▶ _PROBLEM TO SOLVE_
Convert the lines from the one containing "catalogue / barcode: US 1792239" up to and including the one containing "collectors: J. Steyermark" into a two-column CSV with the columns field and value. Give one row per line, and put each part in its own quoted field with any line breaks replaced by spaces.

▶ _INPUT ROWS_
════
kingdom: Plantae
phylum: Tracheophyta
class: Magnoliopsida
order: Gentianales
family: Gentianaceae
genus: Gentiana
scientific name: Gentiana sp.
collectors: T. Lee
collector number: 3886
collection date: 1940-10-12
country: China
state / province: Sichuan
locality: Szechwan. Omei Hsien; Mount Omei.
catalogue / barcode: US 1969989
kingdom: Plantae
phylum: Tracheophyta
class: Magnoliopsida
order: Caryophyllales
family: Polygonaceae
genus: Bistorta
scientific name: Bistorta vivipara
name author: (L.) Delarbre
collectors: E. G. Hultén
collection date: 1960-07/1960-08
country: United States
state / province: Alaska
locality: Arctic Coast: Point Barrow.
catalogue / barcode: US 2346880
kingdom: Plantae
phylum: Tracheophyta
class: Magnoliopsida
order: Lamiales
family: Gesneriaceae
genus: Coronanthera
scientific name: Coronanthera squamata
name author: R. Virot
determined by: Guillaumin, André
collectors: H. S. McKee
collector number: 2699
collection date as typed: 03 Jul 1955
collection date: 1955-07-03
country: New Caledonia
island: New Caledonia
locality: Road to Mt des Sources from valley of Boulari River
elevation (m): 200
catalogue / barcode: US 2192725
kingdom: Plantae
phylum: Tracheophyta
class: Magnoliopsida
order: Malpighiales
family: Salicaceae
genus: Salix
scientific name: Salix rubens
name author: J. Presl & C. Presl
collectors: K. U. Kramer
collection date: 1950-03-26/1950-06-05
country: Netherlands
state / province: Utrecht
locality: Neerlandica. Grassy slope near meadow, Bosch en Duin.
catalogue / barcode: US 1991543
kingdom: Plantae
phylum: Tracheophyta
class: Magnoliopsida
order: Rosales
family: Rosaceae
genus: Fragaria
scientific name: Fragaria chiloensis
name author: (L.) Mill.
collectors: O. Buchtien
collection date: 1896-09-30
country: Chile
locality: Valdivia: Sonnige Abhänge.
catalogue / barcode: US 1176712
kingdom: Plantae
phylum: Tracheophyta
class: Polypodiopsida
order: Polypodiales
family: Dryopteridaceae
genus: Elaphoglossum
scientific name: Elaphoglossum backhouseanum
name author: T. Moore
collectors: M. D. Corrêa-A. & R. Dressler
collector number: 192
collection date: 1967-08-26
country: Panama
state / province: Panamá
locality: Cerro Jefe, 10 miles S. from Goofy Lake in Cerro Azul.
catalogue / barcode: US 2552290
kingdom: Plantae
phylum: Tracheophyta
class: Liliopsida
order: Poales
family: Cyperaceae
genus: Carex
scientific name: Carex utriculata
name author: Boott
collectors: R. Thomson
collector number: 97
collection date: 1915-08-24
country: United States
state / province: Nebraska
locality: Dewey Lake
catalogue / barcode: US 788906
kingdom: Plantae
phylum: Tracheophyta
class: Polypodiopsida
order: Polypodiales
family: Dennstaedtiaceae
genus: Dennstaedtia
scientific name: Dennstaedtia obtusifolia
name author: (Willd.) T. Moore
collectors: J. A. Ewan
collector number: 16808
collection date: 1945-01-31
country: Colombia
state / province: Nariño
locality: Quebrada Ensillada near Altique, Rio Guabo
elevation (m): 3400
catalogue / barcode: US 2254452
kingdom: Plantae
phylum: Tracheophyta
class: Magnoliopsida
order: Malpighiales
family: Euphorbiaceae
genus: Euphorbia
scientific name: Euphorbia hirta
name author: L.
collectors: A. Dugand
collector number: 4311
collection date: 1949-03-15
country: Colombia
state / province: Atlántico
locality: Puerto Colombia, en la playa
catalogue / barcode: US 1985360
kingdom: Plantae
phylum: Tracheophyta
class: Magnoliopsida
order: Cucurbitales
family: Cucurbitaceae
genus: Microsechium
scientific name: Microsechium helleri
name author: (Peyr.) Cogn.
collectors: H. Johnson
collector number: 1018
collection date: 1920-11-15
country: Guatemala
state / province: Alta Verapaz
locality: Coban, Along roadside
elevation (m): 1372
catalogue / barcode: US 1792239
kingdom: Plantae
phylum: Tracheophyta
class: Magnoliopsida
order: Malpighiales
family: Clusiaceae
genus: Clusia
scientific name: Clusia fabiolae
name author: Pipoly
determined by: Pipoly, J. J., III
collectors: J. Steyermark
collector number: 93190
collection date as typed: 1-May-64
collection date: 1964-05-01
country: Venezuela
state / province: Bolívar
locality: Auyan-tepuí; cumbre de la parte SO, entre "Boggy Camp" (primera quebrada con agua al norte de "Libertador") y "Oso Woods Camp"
════
▶ _SOLUTION TO THIS EXERCISE_
field,value
"catalogue / barcode:","US 1792239"
"kingdom:","Plantae"
"phylum:","Tracheophyta"
"class:","Magnoliopsida"
"order:","Malpighiales"
"family:","Clusiaceae"
"genus:","Clusia"
"scientific name:","Clusia fabiolae"
"name author:","Pipoly"
"determined by:","Pipoly, J. J., III"
"collectors:","J. Steyermark"